**** MATERIAL ****

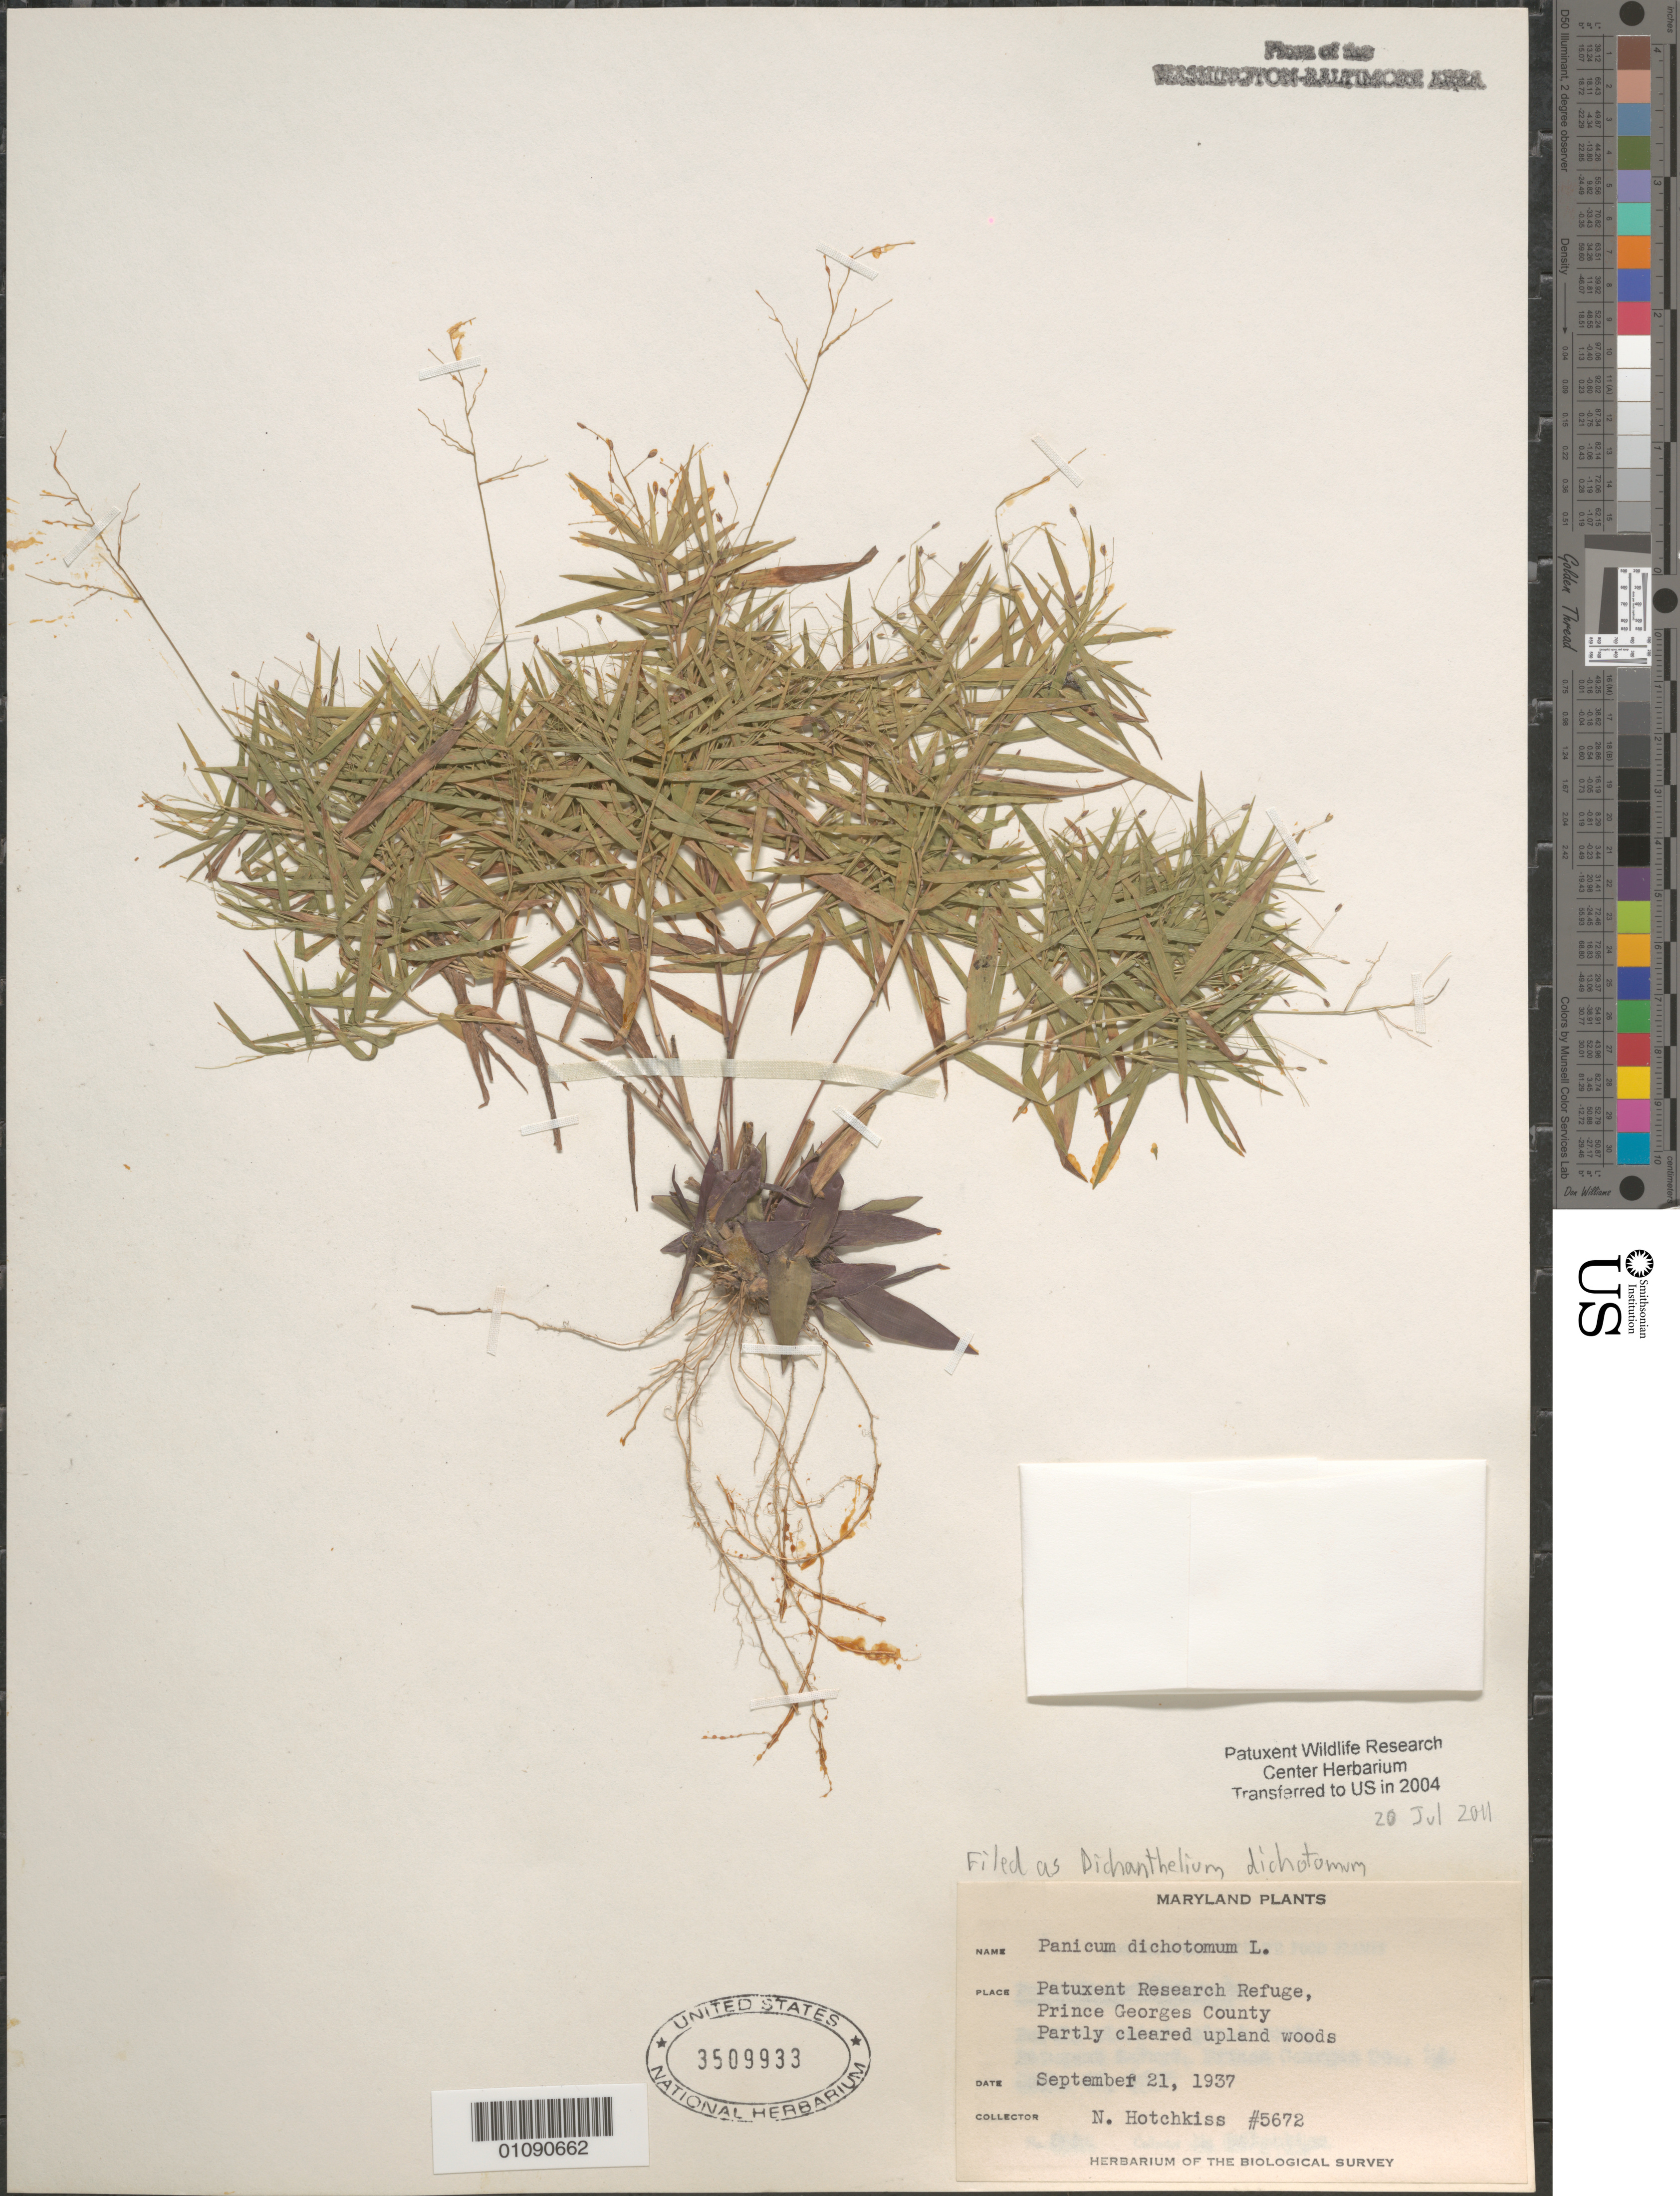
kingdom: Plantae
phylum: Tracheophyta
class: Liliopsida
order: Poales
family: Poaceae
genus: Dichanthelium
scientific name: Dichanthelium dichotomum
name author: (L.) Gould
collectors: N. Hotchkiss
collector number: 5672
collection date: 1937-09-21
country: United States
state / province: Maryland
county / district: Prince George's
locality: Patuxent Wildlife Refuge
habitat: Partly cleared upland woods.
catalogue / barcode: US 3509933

****
**** MATERIAL ****

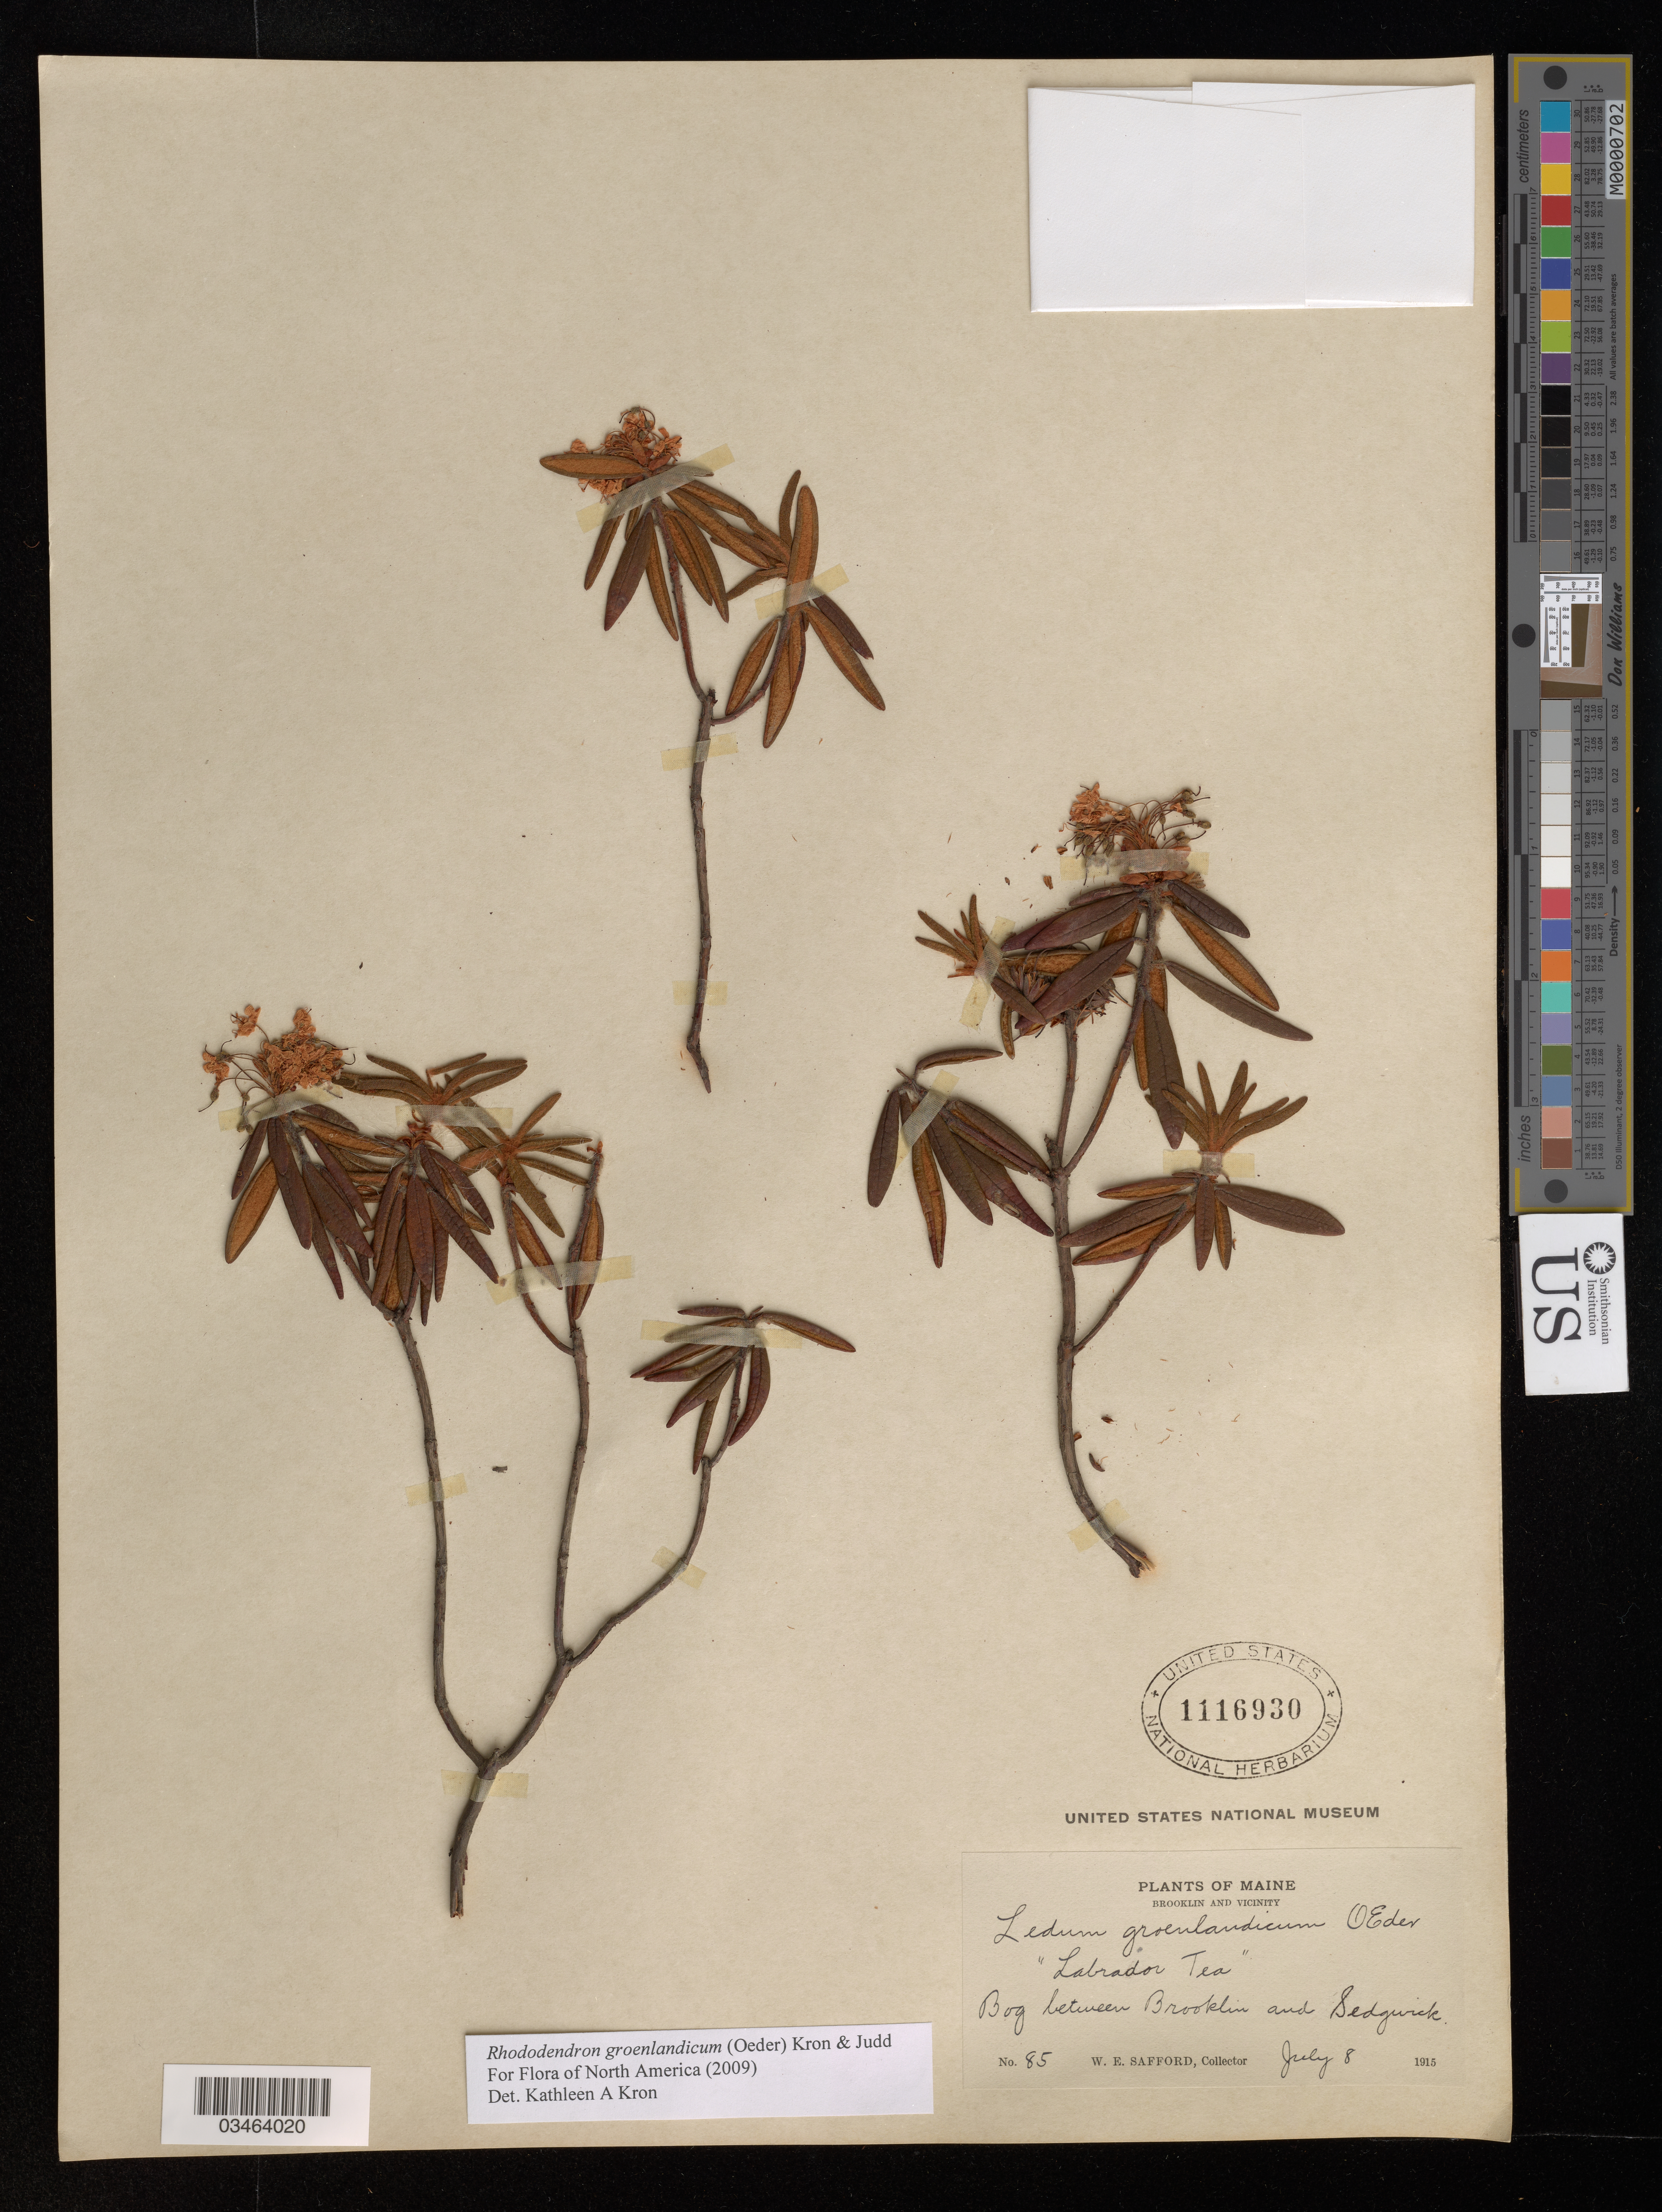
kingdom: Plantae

****

→ JOB
Can you return, unchanged, the lines of the records from the one containing "collector number: 5672" through the one containing "habitat: Partly cleared upland woods.", including both of those lines?

→ FINAL RESULT
collector number: 5672
collection date: 1937-09-21
country: United States
state / province: Maryland
county / district: Prince George's
locality: Patuxent Wildlife Refuge
habitat: Partly cleared upland woods.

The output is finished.